Труднее всего было найти лицо рыжего стрельца. Вокруг него нарастала вся картина, в нем, как в фокусе, сосредоточивались все лучи мятежных волн. Оно смутно виделось и чувствовалось с самого начала, но среди лиц родни не было ни одного, которое выражало этот характер целиком и до конца, давало бы крепкую пластическую конкретность этому сосредоточию картины.
Это лицо Сурикову удалось найти на улице.
«Случайность — на ловца и зверь бежит. На кладбище его увидел. Могильщик он был, — говорил Суриков, — я ему говорю: „Пойдем ко мне, попозируй“. Он уже занес было ногу в сани, да товарищи стали смеяться. Он говорит: „Не хочу“. И по характеру ведь такой, как стрелец: злой, непокорный тип. Глаза его, глубоко сидящие, меня поразили. Насилу его уговорил. Он, как позировал, спрашивал: „Что мне, голову рубить будут что ли?“
А меня чувство деликатности останавливало говорить тем, с кого писал, что я казнь пишу…»
Взявшись за такую тему, как казнь стрельцов, Сурикову сразу пришлось разрешать один из самых важных и опасных вопросов искусства: вопрос об изображении ужасного, вопрос, который окажется роковым для стольких русских писателей и художников, особенно в наши дни.

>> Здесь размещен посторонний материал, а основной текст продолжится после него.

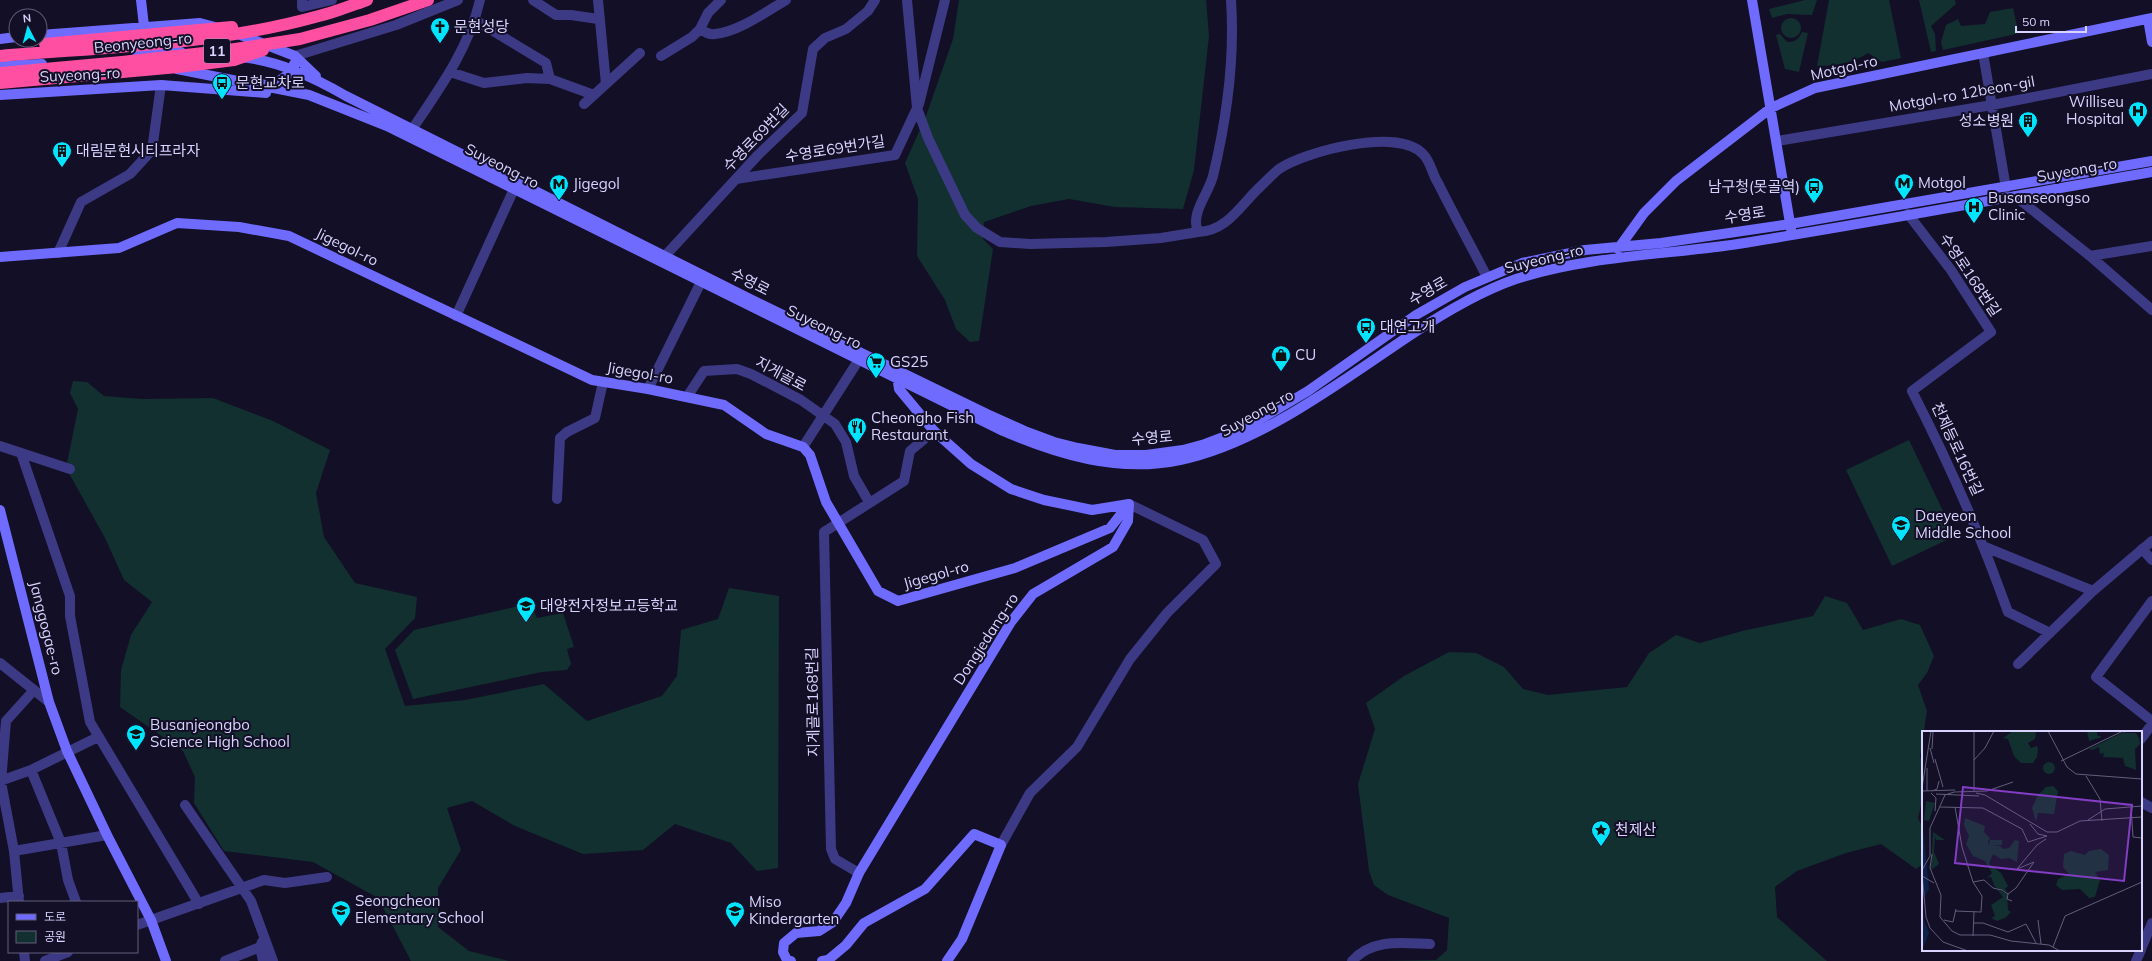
<svg xmlns="http://www.w3.org/2000/svg" width="2152" height="961" viewBox="0 0 2152 961" font-family="Mulish,'Noto Sans KR',sans-serif">
  <style>
    .green { fill: #12302f }
    .lines { fill: none; stroke-linecap: round; stroke-linejoin: round }
    .street { stroke: #3d3a85; stroke-width: 10 }
    .secondary { stroke: #6f6bff; stroke-width: 10 }
    .highway { stroke: #ff4fa3; stroke-width: 12 }
    .labels { text-anchor: middle; stroke-width: 4; stroke-linejoin: round; paint-order: stroke }
    .shield { fill: #130f26; stroke: #9e99be; stroke-width: 1 }
    .shield-label { font-size: 14px; font-weight: bold; fill: #d9d4ff }
    .poi-label { font-size: 15px; fill: #d9d4ff; stroke: #130f26; text-anchor: start }
    .street-label { font-size: 15px; fill: #d9d4ff; stroke: #130f26 }
    .inset-road { fill: none; stroke: #625e7d; stroke-width: 1 }
    .view { fill: #843dc5; fill-opacity: 0.15; stroke: #843dc5; stroke-width: 2 }
    .inset-edge { fill: none; stroke: #d9d4ff; stroke-width: 2 }
  </style>
  <rect width="100%" height="100%" fill="#130f26"/>
  <!-- green -->
  <path class="green" d="M959 0H1206L1209 36 1194 170 1183 209 1115 207 1069 199 1031 206 984 222 983 239 993 249 979 341 970 342 956 329 945 300 917 256 918 199 905 163 926 116 953 39Z
    M1805 0H1817L1812 15 1787 14 1772 18 1769 9Z
    M1829 0H1889L1901 58 1882 62 1868 53C1852 63 1836 66 1817 66Z
    M1919 0H1955L1956 4 1931 26 1935 34 1936 51 1931 52Z
    M2013 8 2018 31 2016 34 1943 50 1941 42 1946 25 1958 19 1961 26 1985 24 1990 12Z
    M1781 28a10 10 0 1 1 20 0a10 10 0 1 1-20 0Z
    M1802 32 1808 33 1799 72 1785 69 1776 35 1780 34 1787 42C1795 42 1798 40 1802 32Z
    M73 381 87 382 104 396 142 399 213 398 273 421 330 450 316 493 324 537 355 583 417 597 415 618 385 649 405 706 465 700 544 684 587 721 662 696 677 676 681 630 718 619 729 588 779 596 778 868 757 871 731 843 675 824 643 850 583 854 515 826 472 801 447 808 461 850 438 888V927L469 951 509 961H411L378 898 313 862 224 851 194 803 195 777 183 751 120 707 121 670 131 635 152 602 124 580 105 538 66 468 78 409 70 393Z
    M1909 440 1955 536 1892 566 1846 470Z
    M1825 596 1847 603 1863 630 1901 619 1920 625 1934 656 1927 673 1918 685 1927 711 1920 756 1923 768V797L1918 818 1923 829V864L1916 869 1881 844 1846 853 1797 871 1775 887 1777 917 1827 961H1383L1436 960 1447 950 1449 918 1388 895 1374 885 1369 871 1358 784 1375 729 1366 703 1404 676 1449 652 1476 653 1504 667 1523 689 1548 695 1627 687 1649 653 1676 635 1700 643 1742 631 1813 616Z
    M523 605 533 609 537 618 563 613 574 647 567 649 571 664 567 670 542 672 413 699 395 650 414 630Z"/>
  <g class="lines">
    <!-- street -->
    <path class="street" d="M302 0V7L332 0
      M533 0 556 15H571L598 19
      M907 0 917 108 928 138 965 215 977 228 1000 242 1030 244 1106 242 1161 238 1198 232
      M1231 0C1235 59 1227 118 1213 176 1208 195 1190 213 1198 232 1228 231 1241 204 1261 186 1267 180 1273 174 1279 169 1306 151 1398 127 1423 154 1431 162 1432 174 1438 183 1454 215 1471 246 1487 277
      M475 20 546 63 550 79
      M700 29C705 32 709 35 715 34 738 32 766 12 786 0
      M1983 53 2006 188
      M295 56 396 25 458 0
      M661 56 692 37 700 29 708 13 721 0
      M450 72 484 83 527 78 550 79 594 95
      M606 84 640 53
      M584 104 606 84 598 0
      M413 128C440 88 469 48 480 0
      M1777 141 1992 105 2152 74
      M736 179 895 155 919 104 945 0
      M2015 196 2090 256 2152 310
      M1908 214 1951 270 1991 332 1912 391C1949 463 1981 536 2008 612L2050 633
      M58 253 81 202 130 174 152 150 161 85
      M665 256 758 155 802 113 813 49 825 38 846 29 868 11 875 0
      M2090 256 2152 246
      M456 316 514 189
      M648 389 701 282
      M687 397 704 371 737 369 751 374 801 400 835 424 846 442 854 476 869 502
      M0 446 70 469
      M803 447 858 361
      M21 453 70 596V616L90 722 199 904
      M557 499 560 438 567 432 595 418 603 382
      M1985 547 2093 591
      M2142 549 2152 560
      M2152 601 2096 677 2152 721
      M0 663 49 702
      M2018 664 2093 591 2152 541
      M2141 739 2152 724
      M31 770 61 843 68 880 76 902
      M0 781 31 770 98 737
      M2141 802 2152 808
      M185 805 251 901 273 961
      M1001 845 1030 793 1077 747 1130 659 1167 613 1216 564 1203 540 1129 504
      M14 851 107 835
      M859 873 835 859 831 849 824 532 904 481 910 451 934 431
      M0 898 19 896
      M19 902 14 851 1 782 6 721 34 690
      M137 925 264 880 285 883 327 877
      M262 942 260 947 263 961
      M2141 949 2152 923
      M24 952 25 961
      M45 961 68 952
      M225 961 260 947
      M1352 961C1373 938 1402 943 1430 944
      M2136 961 2141 950"/>
    <!-- secondary -->
    <path class="secondary" d="M141 0 144 26
      M1752 0 1791 229
      M2148 19 2152 42
      M238 34 295 56 316 76
      M40 35 200 23 215 27
      M0 39 16 37
      M135 51 181 52
      M241 57C279 61 313 77 346 96L750 299 987 414 1027 432 1054 442 1078 448 1115 455H1146L1183 450 1205 444 1242 430 1308 391 1416 315 1465 287 1522 263 1585 250 1661 243 1790 224 2152 161
      M0 66 42 64
      M177 69 309 95 387 126 1003 431C1059 455 1118 473 1180 460 1261 443 1340 382 1409 336 1442 314 1478 292 1516 279 1587 256 1664 255 1738 244 1876 222 2014 196 2152 172
      M265 84C278 84 285 77 294 69V64
      M0 95 161 85 266 93
      M1618 249 1644 213 1676 181 1771 108 1815 88 2152 18
      M0 257 119 248 177 223 239 227 289 236 592 380 648 389 724 405 766 434 803 447 810 455 826 502 878 591 898 601 1015 568 1110 528 1129 504
      M897 376 899 389 934 431 971 464 1011 489 1044 500 1092 510 1129 504
      M0 510 49 702 67 751 107 835 151 920 166 961
      M791 961 787 960 783 952 784 943 796 933 819 931 833 922 846 903 859 873 1011 622 1033 594 1113 547 1128 521 1129 504
      M822 961 828 960 846 945 864 923 925 889 974 834 1001 845 962 939 947 961"/>
    <!-- highway -->
    <path class="highway" d="M45 44 232 27
      M0 56C105 47 213 45 315 17 333 13 350 6 367 0
      M0 73 122 62 222 51 300 39 370 20 428 0
      M0 83 178 67 234 60 263 50"/>
  </g>
  <!-- icons -->
  <defs>
    <g id="church-pin" transform="scale(1)"><path d="M0 17L-7.5 6A9.5 9.5 0 1 1 7.5 6Z" fill="#00e5ff" stroke="#130f26"/><path d="M-1.2-6h2.4v3.5h3.3v2.4h-3.3V6h-2.4V-.1h-3.3v-2.4h3.3Z" fill="#111"/></g>
    <g id="bus-pin" transform="scale(1)"><path d="M0 17L-7.5 6A9.5 9.5 0 1 1 7.5 6Z" fill="#00e5ff" stroke="#130f26"/><path d="M-5-6H5V4H4V6H2V4H-2V6H-4V4H-5ZM-3.5-4V0h7V-4ZM-3.5 1.2v1.5H-2V1.2ZM2 1.2v1.5H3.5V1.2Z" fill="#111"/></g>
    <g id="hospital-pin" transform="scale(1)"><path d="M0 17L-7.5 6A9.5 9.5 0 1 1 7.5 6Z" fill="#00e5ff" stroke="#130f26"/><path d="M-5-5h3v3.5h4V-5h3V5h-3V1.5h-4V5h-3Z" fill="#111"/></g>
    <g id="building-pin" transform="scale(1)"><path d="M0 17L-7.5 6A9.5 9.5 0 1 1 7.5 6Z" fill="#00e5ff" stroke="#130f26"/><path d="M-4-6H4V6H1V3H-1V6H-4ZM-2.5-4.3h1.7v1.8h-1.7ZM.8-4.3h1.7v1.8H.8ZM-2.5-1h1.7V.8h-1.7ZM.8-1h1.7V.8H.8Z" fill="#111"/></g>
    <g id="metro-pin" transform="scale(1)"><path d="M0 17L-7.5 6A9.5 9.5 0 1 1 7.5 6Z" fill="#00e5ff" stroke="#130f26"/><path d="M-5.5 5V-5H-3L0 0L3-5H5.5V5H3V-.5L0 4L-3-.5V5Z" fill="#111"/></g>
    <g id="shop-pin" transform="scale(1)"><path d="M0 17L-7.5 6A9.5 9.5 0 1 1 7.5 6Z" fill="#00e5ff" stroke="#130f26"/><path d="M-5-2.5h2.3a2.7 3.5 0 0 1 5.4 0H5L5.5 6h-11ZM-1.5-2.5h3a1.5 2.3 0 0 0-3 0Z" fill="#111"/></g>
    <g id="supermarket-pin" transform="scale(1)"><path d="M0 17L-7.5 6A9.5 9.5 0 1 1 7.5 6Z" fill="#00e5ff" stroke="#130f26"/><path d="M-6-5.5h2.5l.6 2H6L4.5 2H-2.5L-4.4-4H-6ZM-1.5 3.2a1.3 1.3 0 1 0 .1 0ZM3 3.2a1.3 1.3 0 1 0 .1 0Z" fill="#111"/></g>
    <g id="restaurant-pin" transform="scale(1)"><path d="M0 17L-7.5 6A9.5 9.5 0 1 1 7.5 6Z" fill="#00e5ff" stroke="#130f26"/><path d="M-5-6h1v4h1v-4h1v4h1v-4h1v5L-1.5 .5V6h-2V.5L-5-1ZM5-6V6H3V1.5H1.5Q1.5-4 5-6Z" fill="#111"/></g>
    <g id="school-pin" transform="scale(1)"><path d="M0 17L-7.5 6A9.5 9.5 0 1 1 7.5 6Z" fill="#00e5ff" stroke="#130f26"/><path d="M0-5L7-2L0 1L-7-2ZM-4 1L0 2.5L4 1V4Q0 6-4 4Z" fill="#111"/></g>
    <g id="sight-pin" transform="scale(1)"><path d="M0 17L-7.5 6A9.5 9.5 0 1 1 7.5 6Z" fill="#00e5ff" stroke="#130f26"/><path d="M0-6L1.8-2.2L6-1.7L2.9 1.2L3.7 5.4L0 3.3L-3.7 5.4L-2.9 1.2L-6-1.7L-1.8-2.2Z" fill="#111"/></g>
  </defs>
  <g fill-rule="evenodd">
    <use href="#church-pin" x="440" y="27"/>
    <use href="#bus-pin" x="222" y="83"/>
    <use href="#hospital-pin" x="2138" y="111"/>
    <use href="#building-pin" x="2028" y="121"/>
    <use href="#building-pin" x="62" y="151"/>
    <use href="#metro-pin" x="1904" y="183"/>
    <use href="#metro-pin" x="559" y="184"/>
    <use href="#bus-pin" x="1814" y="187"/>
    <use href="#hospital-pin" x="1974" y="207"/>
    <use href="#bus-pin" x="1366" y="327"/>
    <use href="#shop-pin" x="1281" y="355"/>
    <use href="#supermarket-pin" x="876" y="362"/>
    <use href="#restaurant-pin" x="857" y="427"/>
    <use href="#school-pin" x="1901" y="525"/>
    <use href="#school-pin" x="526" y="606"/>
    <use href="#school-pin" x="136" y="734"/>
    <use href="#sight-pin" x="1601" y="830"/>
    <use href="#school-pin" x="341" y="910"/>
    <use href="#school-pin" x="735" y="911"/>
  </g>
  <g class="labels">
    <!-- shield labels -->
    <rect class="shield" x="204" y="39" width="26" height="24" rx="3"/>
    <g class="shield-label">
      <text x="217" y="56">11</text>
    </g>
    <!-- poi labels -->
    <g class="poi-label">
      <text x="454" y="32">문현성당</text>
      <text x="236" y="88">문현교차로</text>
      <text x="2124" y="107" text-anchor="end">Williseu<tspan x="2124" dy="17">Hospital</tspan></text>
      <text x="2014" y="126" text-anchor="end">성소병원</text>
      <text x="76" y="156">대림문현시티프라자</text>
      <text x="1918" y="188">Motgol</text>
      <text x="573" y="189">Jigegol</text>
      <text x="1800" y="192" text-anchor="end">남구청(못골역)</text>
      <text x="1988" y="203">Busanseongso<tspan x="1988" dy="17">Clinic</tspan></text>
      <text x="1380" y="332">대연고개</text>
      <text x="1295" y="360">CU</text>
      <text x="890" y="367">GS25</text>
      <text x="871" y="423">Cheongho Fish<tspan x="871" dy="17">Restaurant</tspan></text>
      <text x="1915" y="521">Daeyeon<tspan x="1915" dy="17">Middle School</tspan></text>
      <text x="540" y="611">대양전자정보고등학교</text>
      <text x="150" y="730">Busanjeongbo<tspan x="150" dy="17">Science High School</tspan></text>
      <text x="1615" y="835">천제산</text>
      <text x="355" y="906">Seongcheon<tspan x="355" dy="17">Elementary School</tspan></text>
      <text x="749" y="907">Miso<tspan x="749" dy="17">Kindergarten</tspan></text>
    </g>
    <!-- street labels -->
    <g class="street-label">
      <text transform="translate(143 43) rotate(-6)" y="5">Beonyeong-ro</text>
      <text transform="translate(1844 68) rotate(-13)" y="5">Motgol-ro</text>
      <text transform="translate(80 75) rotate(-3)" y="5">Suyeong-ro</text>
      <text transform="translate(1962 94) rotate(-10)" y="5">Motgol-ro 12beon-gil</text>
      <text transform="translate(756 138) rotate(-46)" y="5">수영로69번길</text>
      <text transform="translate(835 149) rotate(-9)" y="5">수영로69번가길</text>
      <text transform="translate(502 166) rotate(27)" y="5">Suyeong-ro</text>
      <text transform="translate(2077 170) rotate(-10)" y="5">Suyeong-ro</text>
      <text transform="translate(1745 215) rotate(-9)" y="5">수영로</text>
      <text transform="translate(347 247) rotate(26)" y="5">Jigegol-ro</text>
      <text transform="translate(1544 259) rotate(-14)" y="5">Suyeong-ro</text>
      <text transform="translate(1970 275) rotate(56)" y="5">수영로168번길</text>
      <text transform="translate(750 282) rotate(27)" y="5">수영로</text>
      <text transform="translate(1428 291) rotate(-30)" y="5">수영로</text>
      <text transform="translate(824 327) rotate(26)" y="5">Suyeong-ro</text>
      <text transform="translate(640 373) rotate(10)" y="5">Jigegol-ro</text>
      <text transform="translate(781 374) rotate(28)" y="5">지게골로</text>
      <text transform="translate(1257 413) rotate(-29)" y="5">Suyeong-ro</text>
      <text transform="translate(1152 438) rotate(-5)" y="5">수영로</text>
      <text transform="translate(1957 449) rotate(65)" y="5">천제등로16번길</text>
      <text transform="translate(936 575) rotate(-16)" y="5">Jigegol-ro</text>
      <text transform="translate(46 628) rotate(76)" y="5">Janggogae-ro</text>
      <text transform="translate(986 639) rotate(-57)" y="5">Dongjedang-ro</text>
      <text transform="translate(813 702) rotate(-91)" y="5">지게골로168번길</text>
    </g>
  </g>
  <!-- overview -->
  <g transform="translate(1922 731)">
    <rect width="220" height="220" fill="#130f26"/>
    <path d="M91 0H114L113 8 106 12 109 17 115 15 116 18 115 26 111 32H99L92 25 86 8 81 7ZM165 0H175V4L180 6 167 10ZM204 0H206L203 2H214L217 7 218 13 213 18 214 39 203 35 201 27 181 26 182 22 178 23 177 16 170 19 167 18ZM121 37a6 6 0 1 1 12 0a6 6 0 1 1-12 0ZM131 55 136 60 132 83 116 82 114 91 110 77 116 64 124 56ZM4 70 13 72 7 90 2 89ZM43 87 63 95 62 101 68 107 66 111 67 115 68 109H80V114L68 115H78L81 118 87 117 93 109 97 110 95 131 87 127 79 128 71 123 68 130 67 133 79 142 86 155 83 158 86 161 73 156 69 146 65 147 70 142 63 130 51 125 44 113 47 105 42 94ZM11 101 23 109H14L13 105 12 121 17 133 9 139ZM179 118 187 124 186 139 173 141 178 149 173 166 167 167 158 158 140 159 134 154 136 148 147 143 141 136 142 123 149 120 163 124 167 120ZM74 157 85 163 86 179 89 181 83 187 75 190 69 187 73 185 69 174 81 166Z" fill="#12302f"/>
    <path d="M0 86 7 158 0 168 2 189 7 202 0 219Z" fill="#0c2248"/>
    <path class="inset-road" d="M126 0 145 36 154 43 220 48M8 17 12 32M10 18 11 1M13 28 21 56M52 29 63 17 72 0M139 30 201 0M5 37V60M164 45 178 68 180 90M0 57 9 0M0 60 33 59M10 60 15 58 17 50M52 60V0M9 62 14 67 13 80M54 62 63 64 125 101H135L158 90 220 86M14 63 57 65M18 76 61 77 100 98 106 111 125 105M33 76 40 116 51 151 60 165 59 181 33 180M209 76 211 106 220 107M166 89 183 78 220 75M108 93 116 103 125 105M10 123 8 137 19 164 18 186 30 200 38 204H68L89 210 127 214 138 220M112 131 95 138 115 114 124 108M0 139 8 125V97L23 64 32 61 65 60 91 51M0 142 4 186 8 197 21 211 46 220M0 145 12 152M51 151 62 149 71 157 80 159 86 163M90 170 85 168 86 163 94 157 112 131M22 189 31 191 34 178M116 189 119 213M51 192H61L86 201 104 193 114 212M51 205 52 180M131 216 143 185 220 151"/>
    <path class="view" d="M41 56 210 74 202 150 33 132Z"/>
    <rect width="220" height="220" class="inset-edge"/>
  </g>
  <!-- legend -->
  <rect x="8" y="901" width="130" height="52" fill="#130f26" stroke="#625e7d"/>
  <rect x="16" y="914" width="20" height="6" fill="#6f6bff" stroke="#625e7d"/>
  <text x="44" y="921" font-size="12" fill="#d9d4ff">도로</text>
  <rect x="16" y="931" width="20" height="12" fill="#12302f" stroke="#625e7d"/>
  <text x="44" y="941" font-size="12" fill="#d9d4ff">공원</text>
  <!-- north arrow -->
  <g transform="translate(28 28) rotate(354)"><circle r="19" fill="#130f26" stroke="#625e7d"/>
  <path d="M0-3L7 15L0 10L-7 15Z" fill="#00e5ff"/>
  <text y="-6" font-size="11" font-weight="bold" text-anchor="middle" fill="#d9d4ff">N</text>
  </g>
  <!-- scale -->
  <path d="M2016 26v6h70v-6" fill="none" stroke="#d9d4ff" stroke-width="2"/>
  <text x="2022" y="26" font-size="12" fill="#d9d4ff" stroke="#130f26" stroke-width="3" paint-order="stroke">50 m</text>
</svg>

В представлении и суждениях русской публики об этом вопросе эстетики наблюдается, к сожалению, самая дикая путаница понятий, и картина Сурикова может служить в этом случае прекрасным образцом истинно художественного разрешения его.
Обычная ошибка художников, берущихся за изображение ужасного, бывает в том, что они, не довольствуясь задачами чисто художественного разложения и воплощения, стремятся еще изо всех сил убедить зрителя в том, что ужасное — ужасно, нагромождают доказательства этого общего места и таким образом в конечном итоге вместо идеала прекрасного служат идеалу отвратительного.
Суриков был спасен от этой ошибки опытом своих детских лет. i слишком хорошо и слишком близко знал весь ужас смертной казни, чтобы ему могла прийти в голову мысль о необходимости его называть и подчеркивать. С другой же стороны, он знал то, что знают только те, кто лично переживали этот ужас: что в нем есть свое «трагическое очищение», что мужество на эшафоте претворяет ужас в «восторг».